───── PAGE EXCERPT ─────

Error in running the demo fine-tune-sam-2.1.ipynb collab notebook by James Gallagher (@rfjames ?)

I tried running the “fine-tune-sam-2.1.ipynb” notebook provided by Roboflow with only one change—I used my own dataset. My dataset has two classes, and I resized the images by stretching them to 1024x1024. The dataset is for an image segmentation task and is exported as SAM2 JSON. Other than that, I didn’t make any modifications.

When I ran the Python training command, I got an error. Since the dataset is the only thing I changed, I think the problem might be related to it. Could it be because the masks of the two classes in my dataset overlap?

I’ve attached screenshot of a sample annotated image from the dataset.

Link to my Roboflow dataset

The only cell changed in the notebook.

!pip install roboflow
from roboflow import Roboflow
import os

rf = Roboflow(api_key="")
project = rf.workspace("toolbox-and-equipment-tracker").project("car-parts-pgo19-vyprg")
version = project.version(1)
dataset = version.download("sam2")
                
# rf = Roboflow(api_key="W8Wh3vwPre13GJ9ArQue")
# project = rf.workspace("brad-dwyer").project("car-parts-pgo19")

───── DATA ─────

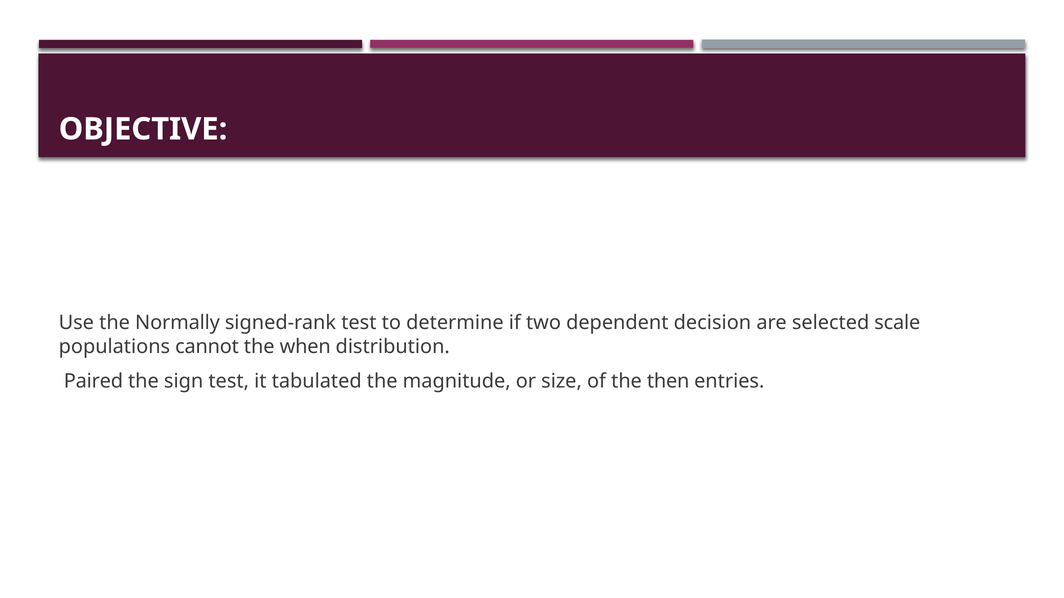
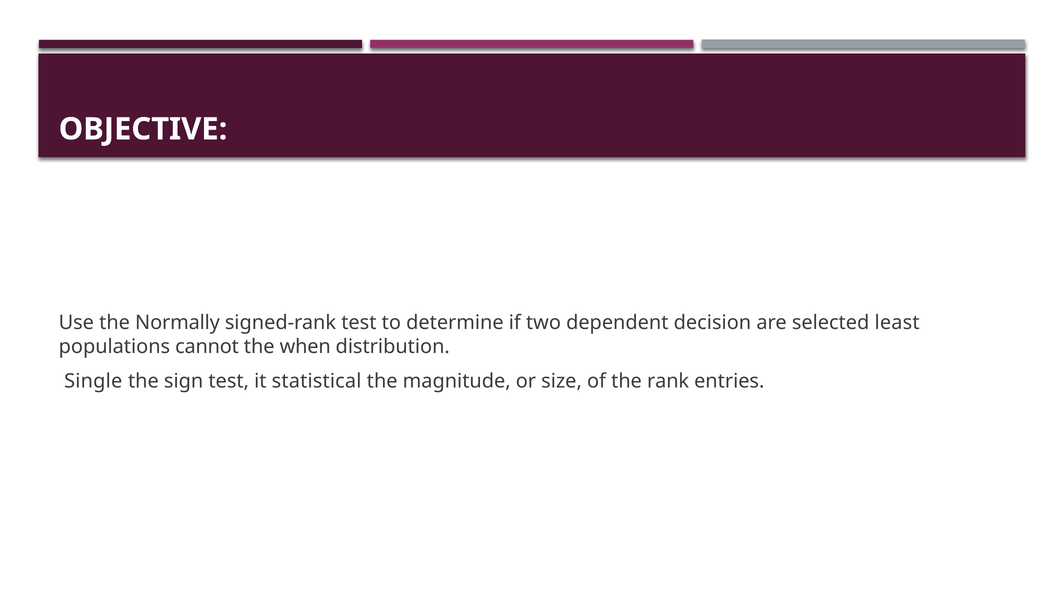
scale: scale -> least
Paired: Paired -> Single
tabulated: tabulated -> statistical
then: then -> rank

─────

YOUR TASK:
Continue the forum post about the error in the SAM 2.1 fine-tuning notebook from the point where it stops. The material above is not needed here.

RESPONSE BELOW:
# version = project.version(6)
# dataset = version.download("sam2")

# rename dataset.location to "data"
os.rename(dataset.location, "/content/data")

Error msg
INFO 2024-12-30 16:37:15,888 trainer.py: 417: Loading pretrained checkpoint from {‘partial’: True, ‘target’: ‘training.utils.checkpoint_utils.load_state_dict_into_model’, ‘strict’: True, ‘ignore_unexpected_keys’: None, ‘ignore_missing_keys’: None, ‘state_dict’: {‘target’: ‘training.utils.checkpoint_utils.load_checkpoint_and_apply_kernels’, ‘checkpoint_path’: ‘./checkpoints/sam2.1_hiera_base_plus.pt’, ‘ckpt_state_dict_keys’: [‘model’]}}
ERROR 2024-12-30 16:37:21,624 sam2_datasets.py: 63: Caught ValueError in DataLoader worker process 0.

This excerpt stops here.